The iPhone 8 costs £699 with 64GB of storage, or £849 with 256GB.
The Galaxy S8 costs £689. It always comes with 64GB of storage (although remember you can supplement this with removable storage).
Alternatively, take a look at our roundup of the best Samsung Galaxy S8 deals.
This is a tough comparison for Apple.
The S8 has a much bigger screen (5.8 in to 4.7in) in a body that's only a little bulkier (10mm longer, 1mm wider, 7g heavier) because it has far thinner bezels; that screen also includes a built-in Home button and a massively higher pixel density.
The S8 is slightly more water-resistant and has a more modern-looking design; it comes with a bigger battery, and a slightly higher-rated rear-facing camera. Some will also be swayed by Samsung's inclusion of a headphone port and an SD storage slot.
Set against this, the iPhone 8 has a few strong features up its own sleeve, such as 3D Touch and Live Photos, and iOS is widely believed to be a more user-friendly and secure operating system.

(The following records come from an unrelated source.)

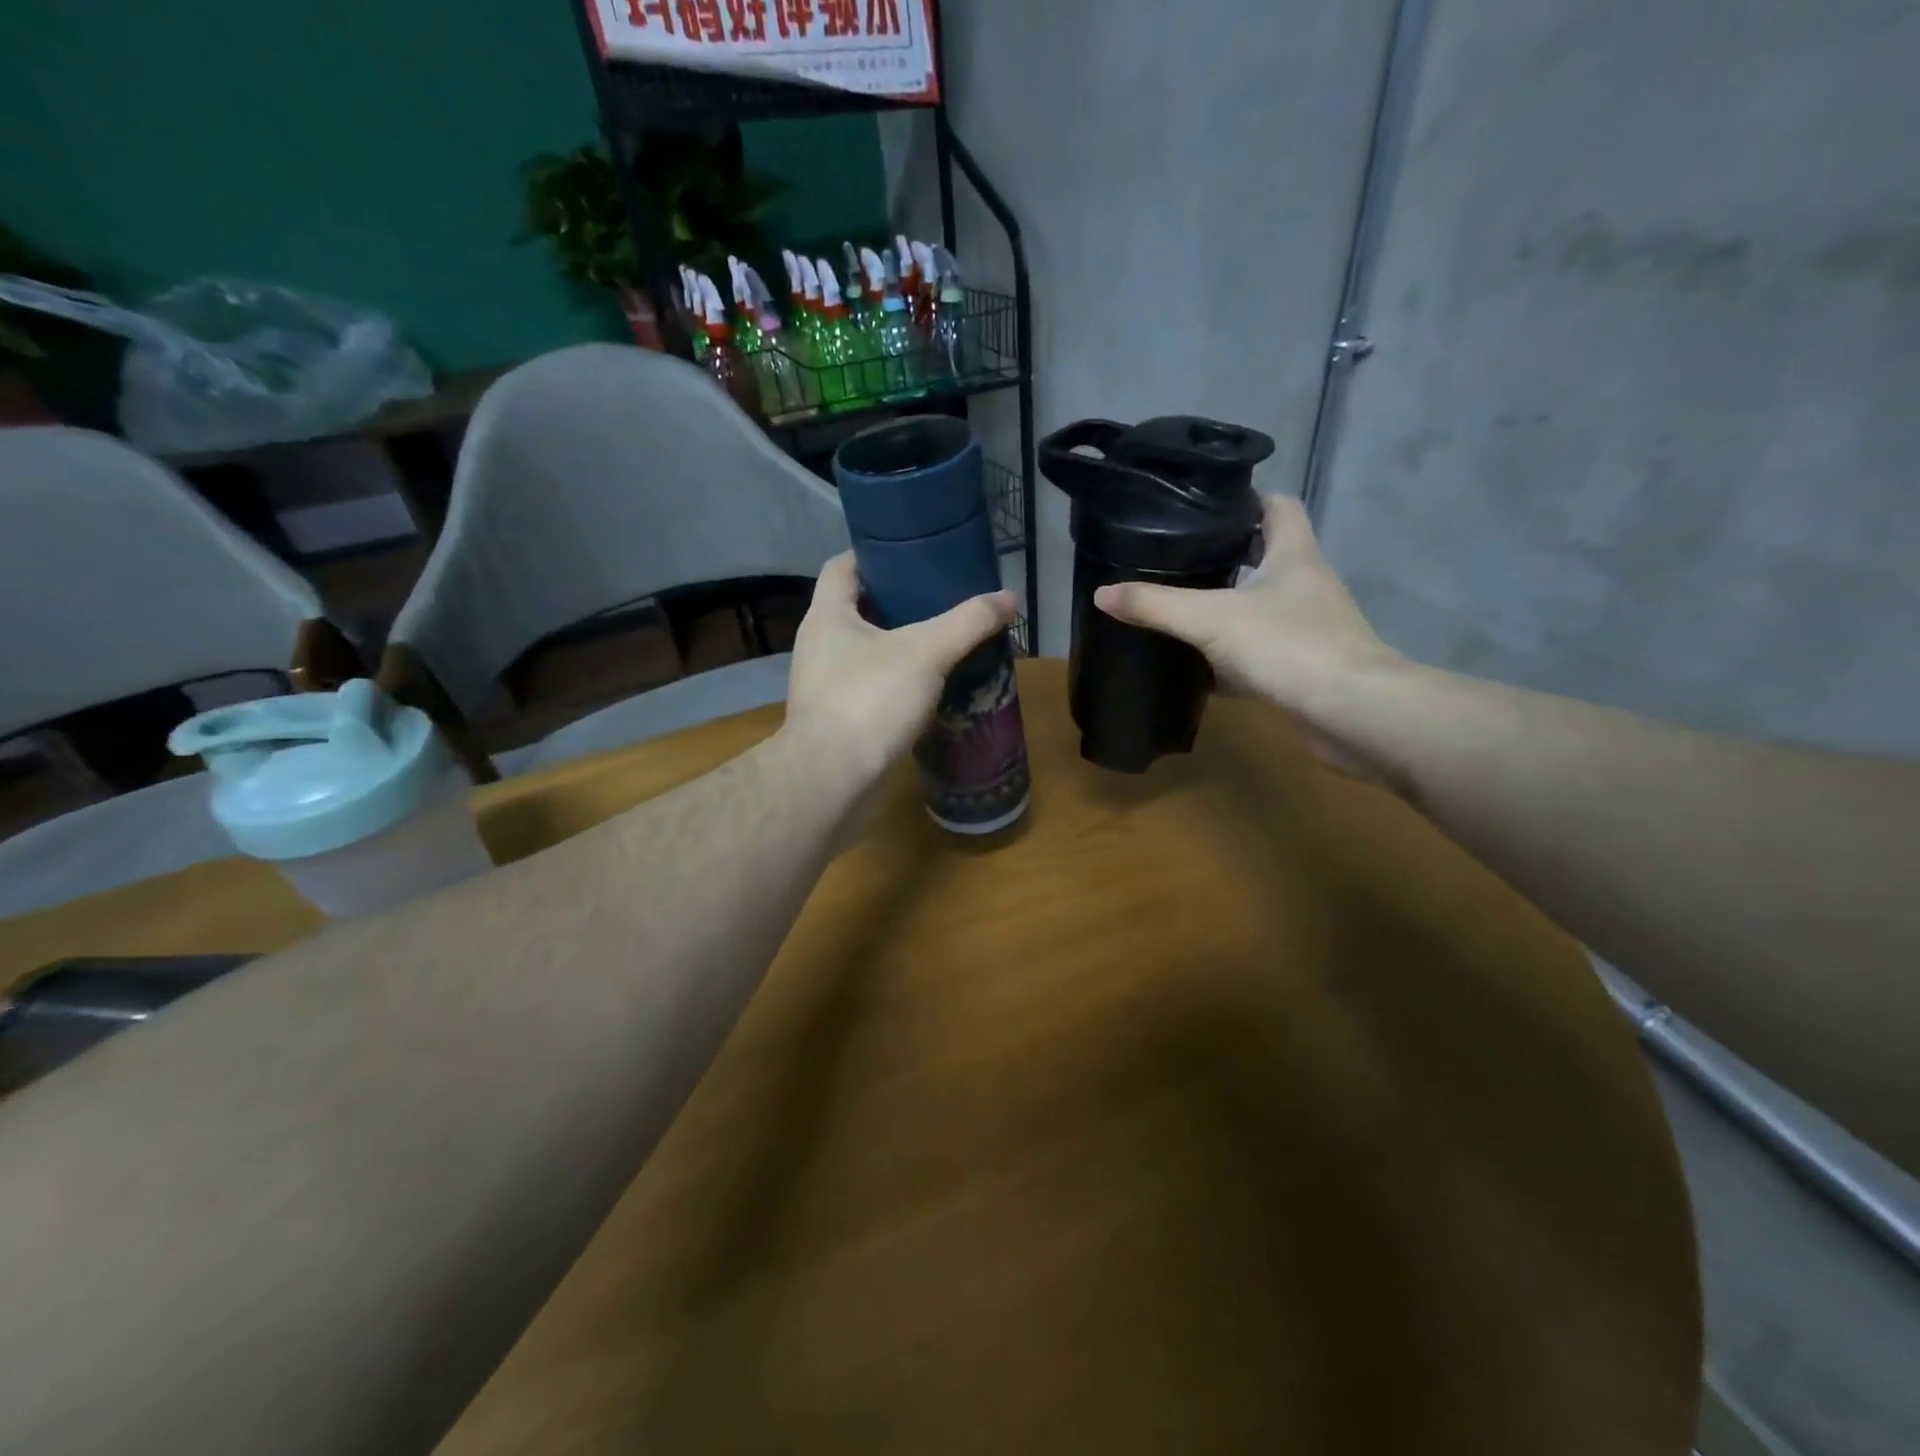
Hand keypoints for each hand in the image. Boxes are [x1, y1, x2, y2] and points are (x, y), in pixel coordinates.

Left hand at [785, 553, 1016, 792]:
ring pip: (867, 652)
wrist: (832, 780)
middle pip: (859, 609)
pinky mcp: (839, 720)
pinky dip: (899, 683)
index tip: (914, 554)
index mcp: (828, 616)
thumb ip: (968, 622)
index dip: (875, 554)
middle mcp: (820, 645)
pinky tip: (932, 689)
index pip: (844, 566)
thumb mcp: (926, 653)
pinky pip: (872, 688)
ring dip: (901, 646)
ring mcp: (826, 685)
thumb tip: (1009, 598)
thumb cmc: (870, 700)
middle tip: (944, 599)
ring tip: (945, 642)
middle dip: (899, 602)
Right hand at [1094, 495, 1405, 773]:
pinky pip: (1260, 650)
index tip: (1202, 506)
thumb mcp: (1210, 619)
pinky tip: (1199, 666)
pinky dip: (1231, 655)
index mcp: (1294, 554)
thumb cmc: (1288, 646)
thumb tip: (1102, 593)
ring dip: (1226, 606)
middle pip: (1265, 555)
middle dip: (1225, 555)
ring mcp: (1308, 627)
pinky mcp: (1302, 666)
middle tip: (1177, 559)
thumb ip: (1156, 604)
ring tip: (1179, 606)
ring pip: (1261, 606)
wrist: (1351, 713)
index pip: (1277, 505)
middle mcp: (1306, 584)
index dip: (1244, 499)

But this comparison illustrates the problem with Apple's new generation of phones: the iPhone 8 and 8 Plus haven't got the specs, features and modern design to match the flagship Android phones they're priced against (these two handsets are £10 apart for equivalent storage allocations), while the iPhone X, which has got all of those things, is too expensive to compete on value for money.